Looting by GIs was just one type of punishment. Sgt. Oakley Honery of the 99th Infantry Division later said, “There was an unwritten code. If you had to fight for a town, anything in it was yours. If we were allowed to walk in unopposed, we treated the population much better.” Ted Hartman, a tanker in the 11th Armored Division, was involved in the fighting for the city of Regen on April 24, when “late that afternoon, a couple of the doughs [infantrymen] threw Thermite grenades and set fire to some buildings in Regen…a woman came over to one of our tanks and asked if we provided fire-fighting equipment, as her home was next door to one of the burning buildings.” The American tankers, amazed that a German civilian would expect them to put out a fire they had just started, responded by calling over one of their own who spoke German. Hartman recalled that the translator “really told her off. He took her up the street and showed her American blood and said he didn’t care if her home did burn down.”

Such destruction was magnified many times when an entire village was held accountable.
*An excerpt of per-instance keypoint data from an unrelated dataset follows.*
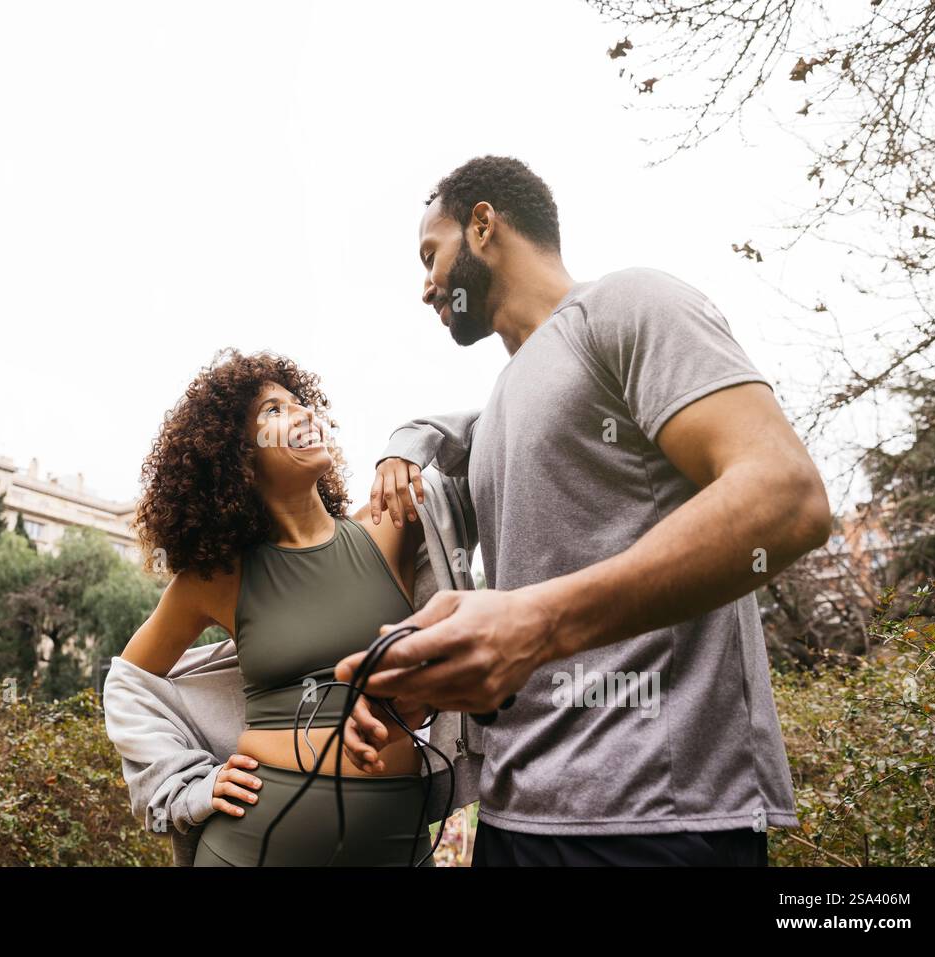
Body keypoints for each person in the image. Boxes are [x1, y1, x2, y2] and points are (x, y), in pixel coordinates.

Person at [335, 155, 833, 866]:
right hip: (512, 820)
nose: (425, 287)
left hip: (657, 824)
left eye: (430, 255)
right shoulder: (503, 402)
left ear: (483, 225)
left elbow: (787, 498)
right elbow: (508, 602)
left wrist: (537, 624)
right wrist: (417, 677)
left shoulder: (629, 305)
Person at [114, 348, 440, 866]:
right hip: (251, 846)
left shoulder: (387, 526)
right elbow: (128, 684)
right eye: (274, 410)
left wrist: (408, 445)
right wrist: (188, 786)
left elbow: (491, 444)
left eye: (300, 403)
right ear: (233, 453)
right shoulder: (217, 577)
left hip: (396, 843)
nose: (304, 413)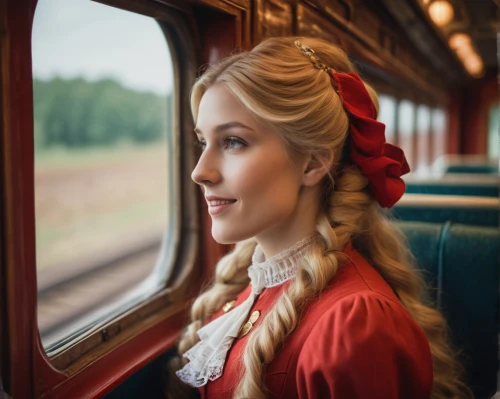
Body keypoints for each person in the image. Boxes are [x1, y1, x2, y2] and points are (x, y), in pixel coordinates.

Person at [166, 37, 470, 399]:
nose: (200, 172)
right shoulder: (255, 284)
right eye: (204, 142)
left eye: (233, 142)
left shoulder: (355, 326)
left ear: (313, 162)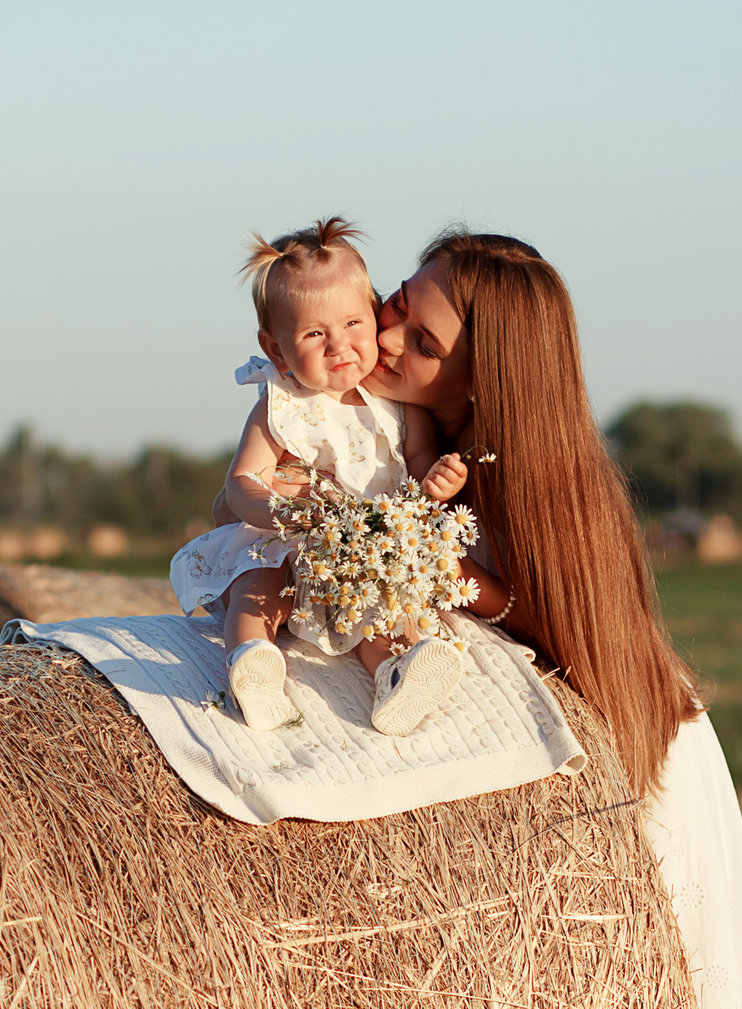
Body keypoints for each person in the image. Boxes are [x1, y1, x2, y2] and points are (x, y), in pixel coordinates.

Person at [365, 229, 742, 1009]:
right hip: (599, 728)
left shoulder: (543, 475)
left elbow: (556, 623)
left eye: (425, 343)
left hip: (643, 755)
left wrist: (446, 576)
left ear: (488, 376)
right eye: (399, 296)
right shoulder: (423, 429)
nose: (389, 330)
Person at [168, 219, 505, 737]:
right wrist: (281, 514)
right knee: (258, 583)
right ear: (276, 349)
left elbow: (417, 474)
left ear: (371, 315)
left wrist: (438, 485)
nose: (339, 345)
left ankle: (399, 674)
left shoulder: (399, 408)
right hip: (291, 538)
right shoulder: (282, 407)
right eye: (314, 333)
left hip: (360, 553)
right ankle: (252, 659)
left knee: (381, 606)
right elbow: (242, 482)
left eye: (353, 323)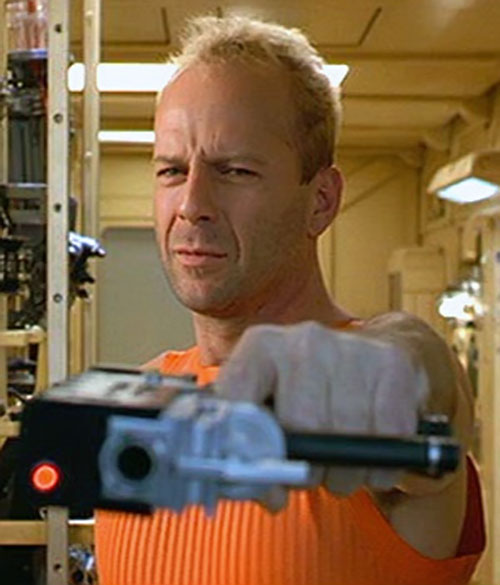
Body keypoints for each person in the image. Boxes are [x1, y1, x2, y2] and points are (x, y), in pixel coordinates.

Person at [95, 15, 485, 585]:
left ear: (321, 201)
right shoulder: (137, 405)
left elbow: (423, 375)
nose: (192, 204)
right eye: (172, 170)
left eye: (235, 170)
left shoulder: (360, 395)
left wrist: (395, 363)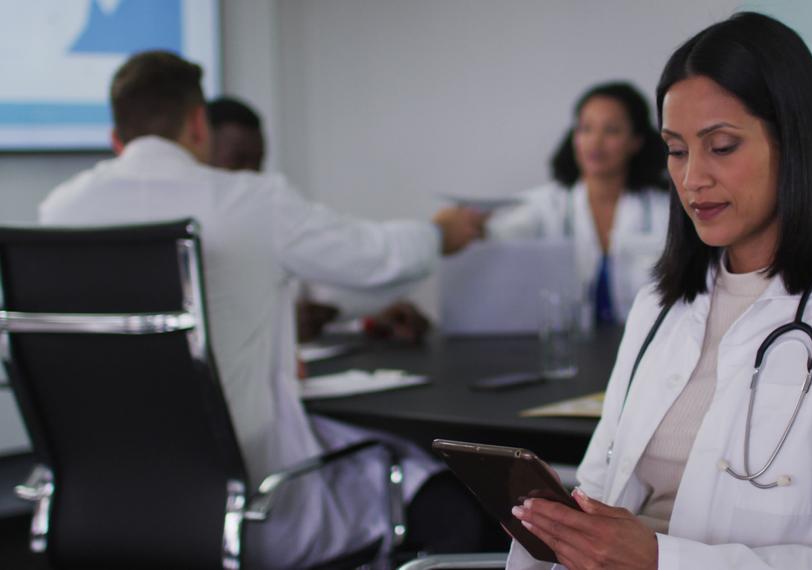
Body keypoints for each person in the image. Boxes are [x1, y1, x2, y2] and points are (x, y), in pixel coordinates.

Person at [507, 13, 812, 569]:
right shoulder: (659, 306)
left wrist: (663, 560)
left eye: (722, 146)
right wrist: (554, 527)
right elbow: (599, 487)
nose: (691, 180)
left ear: (794, 143)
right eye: (677, 150)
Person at [39, 51, 494, 568]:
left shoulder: (59, 211)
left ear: (115, 136)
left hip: (97, 507)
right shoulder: (251, 201)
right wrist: (439, 233)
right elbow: (374, 256)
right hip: (253, 509)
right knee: (444, 493)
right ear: (196, 124)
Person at [206, 96, 432, 343]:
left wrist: (367, 320)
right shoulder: (201, 229)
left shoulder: (260, 217)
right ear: (199, 147)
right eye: (237, 162)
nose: (251, 175)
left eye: (258, 163)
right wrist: (438, 234)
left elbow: (316, 285)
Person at [485, 82, 669, 324]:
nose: (595, 142)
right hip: (569, 348)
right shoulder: (545, 204)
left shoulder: (665, 209)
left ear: (636, 140)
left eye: (611, 130)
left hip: (646, 346)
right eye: (585, 129)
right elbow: (496, 234)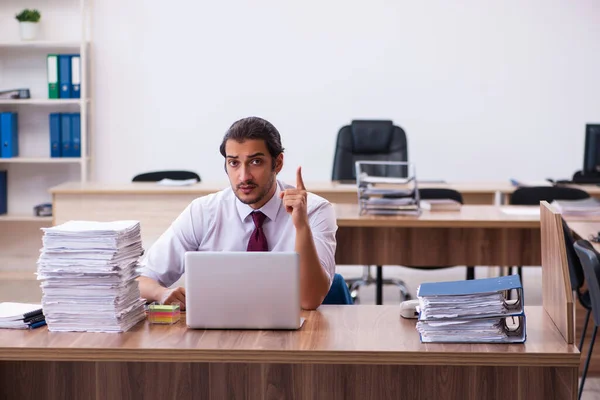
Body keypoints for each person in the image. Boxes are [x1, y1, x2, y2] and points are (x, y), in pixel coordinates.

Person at [137, 116, 338, 310]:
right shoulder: (203, 211)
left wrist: (301, 226)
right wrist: (160, 293)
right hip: (216, 333)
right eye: (234, 163)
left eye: (256, 162)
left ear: (277, 163)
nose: (243, 176)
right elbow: (140, 279)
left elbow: (310, 300)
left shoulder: (315, 210)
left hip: (295, 335)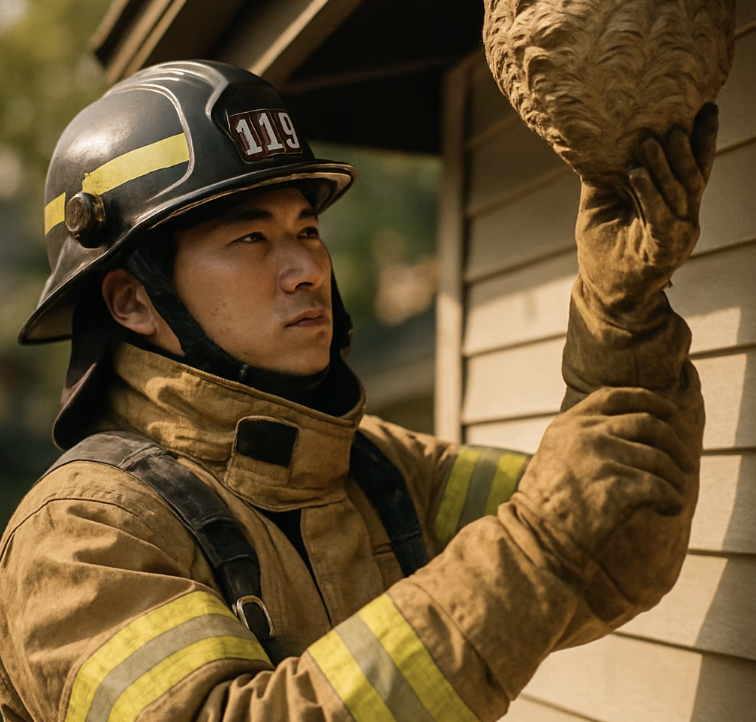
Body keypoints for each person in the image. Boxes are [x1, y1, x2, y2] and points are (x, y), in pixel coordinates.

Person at [0, 60, 714, 722]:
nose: (306, 268)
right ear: (131, 302)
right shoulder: (83, 537)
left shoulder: (377, 470)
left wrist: (622, 322)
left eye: (307, 229)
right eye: (251, 239)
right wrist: (534, 550)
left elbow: (615, 544)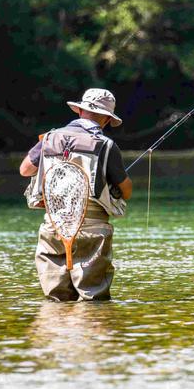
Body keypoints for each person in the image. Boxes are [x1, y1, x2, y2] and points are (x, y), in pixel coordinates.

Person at [19, 88, 132, 301]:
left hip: (53, 225)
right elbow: (126, 191)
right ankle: (91, 330)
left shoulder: (50, 138)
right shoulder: (107, 145)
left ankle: (59, 331)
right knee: (93, 299)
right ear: (107, 119)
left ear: (80, 111)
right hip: (92, 227)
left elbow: (25, 170)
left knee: (56, 300)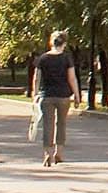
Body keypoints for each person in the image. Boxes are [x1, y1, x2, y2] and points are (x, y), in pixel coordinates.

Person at [30, 31, 80, 166]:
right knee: (61, 124)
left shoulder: (43, 58)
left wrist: (34, 94)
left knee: (48, 125)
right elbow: (72, 78)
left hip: (47, 96)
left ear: (51, 42)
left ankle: (47, 154)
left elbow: (36, 79)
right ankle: (59, 153)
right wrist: (77, 95)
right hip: (64, 96)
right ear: (64, 43)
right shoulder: (67, 58)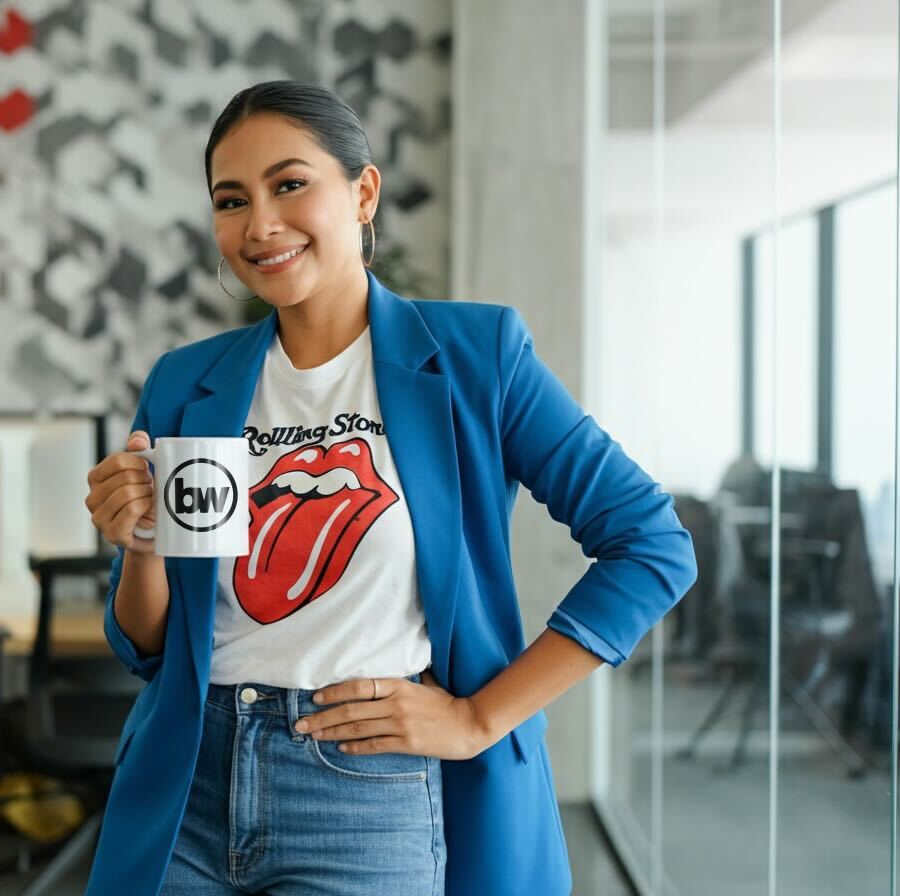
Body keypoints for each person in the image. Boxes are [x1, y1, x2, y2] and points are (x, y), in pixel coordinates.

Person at [82, 80, 697, 896]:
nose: (259, 224)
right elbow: (149, 644)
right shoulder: (188, 382)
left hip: (364, 792)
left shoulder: (477, 356)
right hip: (189, 782)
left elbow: (652, 546)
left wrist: (478, 719)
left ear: (363, 192)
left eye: (289, 184)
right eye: (232, 201)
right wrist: (141, 545)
Hartman wrote that if, “after ridding the berg of enemy soldiers, our men caught any fire, we’d burn the village to the ground, no questions asked.” When they entered the town of Unterbreizbach, locals fired on the advancing Americans, and the 358th burned the town down. It had the desired effect. “For the next 50 miles, frantic folks, waving white sheets and pale pillowcases, met us before we even neared their villages. They’d obviously heard about the encounter and wanted to make certain to avoid a sequel. Along this stretch, resistance wasn’t light, but rather nonexistent.”

When the 11th Armored Division’s Combat Command B entered Austria, a sniper killed the commanding officer of the lead company. Col. Wesley Yale, Combat Command B commander, ordered, “These six checkpoints [towns] ahead will be burned to the ground by nightfall. These people have got to learn that resisting is useless.” The GIs were a long way from the soft, green recruits who were drafted or volunteered in 1942. After watching American troops loot German towns that had resisted, future military historian Sgt. Forrest C. Pogue was reminded of the destruction of southern towns by the Union during the American Civil War. Southerners in the U.S. Army who were in the invading forces, he wrote, “should now understand about Sherman’s men.”